The fundamental principles of metadata management, which have been defined by experts during recent years (and which can be found, for example, in part A of the Common Metadata Framework) will become more and more commonly accepted standards and state of the art for the production and dissemination of statistical information.
The task of implementing these standards can certainly not be carried out at short notice. In this respect, it is not easy to answer the question whether to continue building isolated metadata systems whenever the need for one specific system arises, or whether to strive for an integrated system based on a global architecture. The first approach is certainly less expensive in the short run and produces quicker results, but in the long term it will cause quite substantial "repair" costs.
4.3 Implementation strategy
Similar to the BASIS 2000+ concept, a modular implementation approach was a major design principle of the IMS. In order to minimize the complexity of the complete system, the individual components (subsystems) should be able to work independently, communicating with each other and the central "Registry" by means of a web service and program interface layer. Thus - considering the limited resources - stepwise realization and gradual commissioning and expansion of the IMS (in the sense of "evolution instead of revolution") should be facilitated.

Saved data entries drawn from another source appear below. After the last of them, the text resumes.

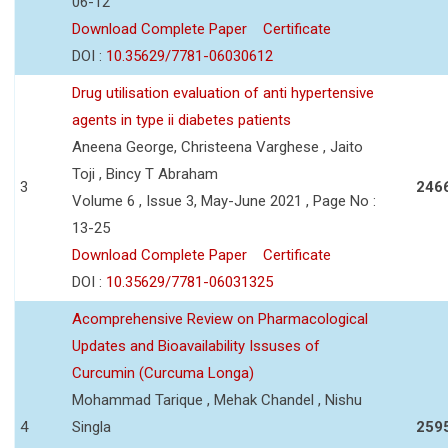
06-12
Download Complete Paper
Certificate
DOI :
10.35629/7781-06030612
Drug utilisation evaluation of anti hypertensive
agents in type ii diabetes patients
Aneena George, Christeena Varghese , Jaito
Toji , Bincy T Abraham
3
246
Volume 6 , Issue 3, May-June 2021 , Page No :
13-25
Download Complete Paper
Certificate
DOI :
10.35629/7781-06031325
Acomprehensive Review on Pharmacological
Updates and Bioavailability Issuses of
Curcumin (Curcuma Longa)
Mohammad Tarique , Mehak Chandel , Nishu
4
Singla
259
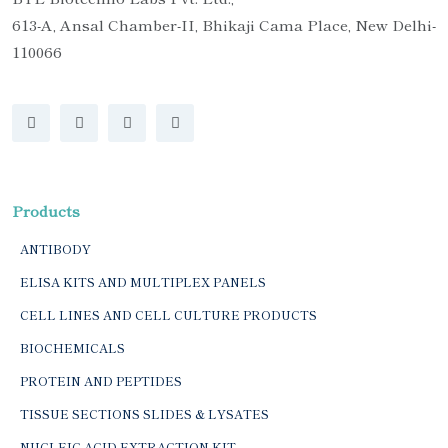
613-A, Ansal Chamber-II, Bhikaji Cama Place, New Delhi-
110066
Products
ANTIBODY
ELISA KITS AND MULTIPLEX PANELS
CELL LINES AND CELL CULTURE PRODUCTS
BIOCHEMICALS
PROTEIN AND PEPTIDES
TISSUE SECTIONS SLIDES & LYSATES
NUCLEIC ACID EXTRACTION KIT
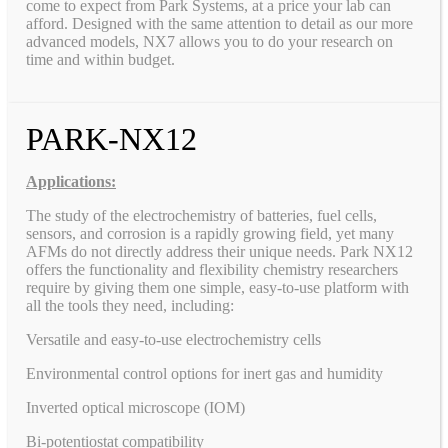
come to expect from Park Systems, at a price your lab can
afford. Designed with the same attention to detail as our more
advanced models, NX7 allows you to do your research on
time and within budget.
PARK-NX12
Applications:
The study of the electrochemistry of batteries, fuel cells,
sensors, and corrosion is a rapidly growing field, yet many
AFMs do not directly address their unique needs. Park NX12
offers the functionality and flexibility chemistry researchers
require by giving them one simple, easy-to-use platform with
all the tools they need, including:
Versatile and easy-to-use electrochemistry cells
Environmental control options for inert gas and humidity
Inverted optical microscope (IOM)
Bi-potentiostat compatibility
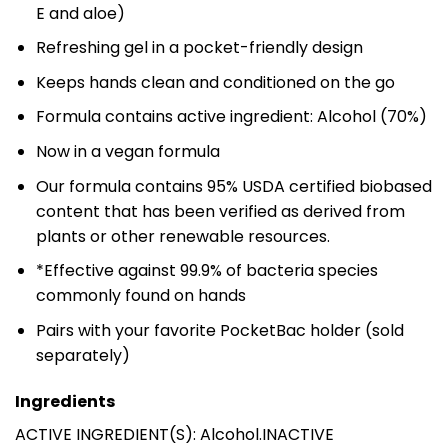
E and aloe)
Refreshing gel in a pocket-friendly design
Keeps hands clean and conditioned on the go
Formula contains active ingredient: Alcohol (70%)
Now in a vegan formula
Our formula contains 95% USDA certified biobased
content that has been verified as derived from
plants or other renewable resources.
*Effective against 99.9% of bacteria species
commonly found on hands
Pairs with your favorite PocketBac holder (sold
separately)
Ingredients
ACTIVE INGREDIENT(S): Alcohol.INACTIVE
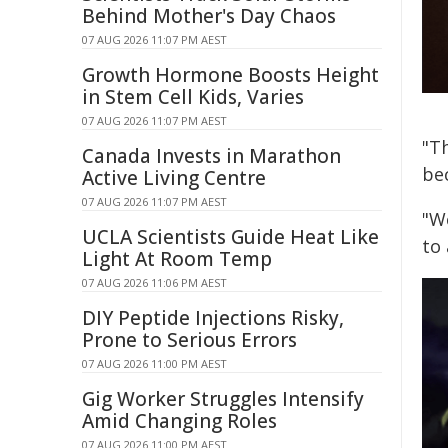
Behind Mother's Day Chaos
07 AUG 2026 11:07 PM AEST
Growth Hormone Boosts Height
in Stem Cell Kids, Varies
07 AUG 2026 11:07 PM AEST
"Th
Canada Invests in Marathon
be
Active Living Centre
07 AUG 2026 11:07 PM AEST
"W
UCLA Scientists Guide Heat Like
to
Light At Room Temp
07 AUG 2026 11:06 PM AEST
DIY Peptide Injections Risky,
Prone to Serious Errors
07 AUG 2026 11:00 PM AEST
Gig Worker Struggles Intensify
Amid Changing Roles
07 AUG 2026 11:00 PM AEST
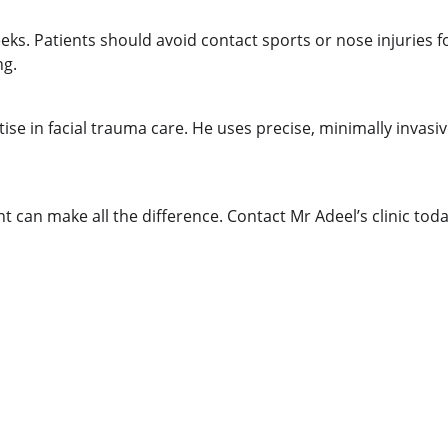
ks. Patients should avoid contact sports or nose injuries for
ng.
se in facial trauma care. He uses precise, minimally invasi
nt can make all the difference. Contact Mr Adeel’s clinic to
CONTACT US
practice@consultantent.uk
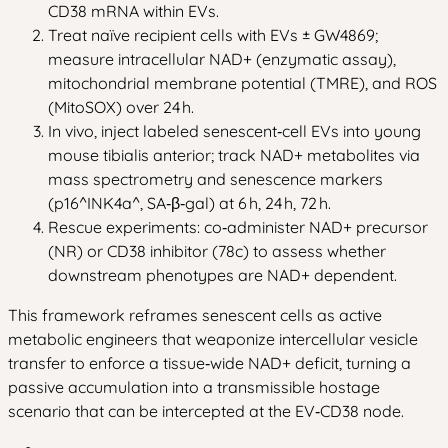
CD38 mRNA within EVs.
Treat naïve recipient cells with EVs ± GW4869;
measure intracellular NAD+ (enzymatic assay),
mitochondrial membrane potential (TMRE), and ROS
(MitoSOX) over 24 h.
In vivo, inject labeled senescent‑cell EVs into young
mouse tibialis anterior; track NAD+ metabolites via
mass spectrometry and senescence markers
(p16^INK4a^, SA‑β‑gal) at 6 h, 24 h, 72 h.
Rescue experiments: co‑administer NAD+ precursor
(NR) or CD38 inhibitor (78c) to assess whether
downstream phenotypes are NAD+ dependent.
This framework reframes senescent cells as active
metabolic engineers that weaponize intercellular vesicle
transfer to enforce a tissue‑wide NAD+ deficit, turning a
passive accumulation into a transmissible hostage
scenario that can be intercepted at the EV‑CD38 node.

Regarding the integration of previously existing legacy systems into the IMS, several options are possible. A very simple form of coupling can be realized by manually registering information objects (for example a classification from the Classification Database) in the IMS Registry. A tighter and more sophisticated integration will require some programming effort, so that a legacy system can communicate with other components of the IMS via web services.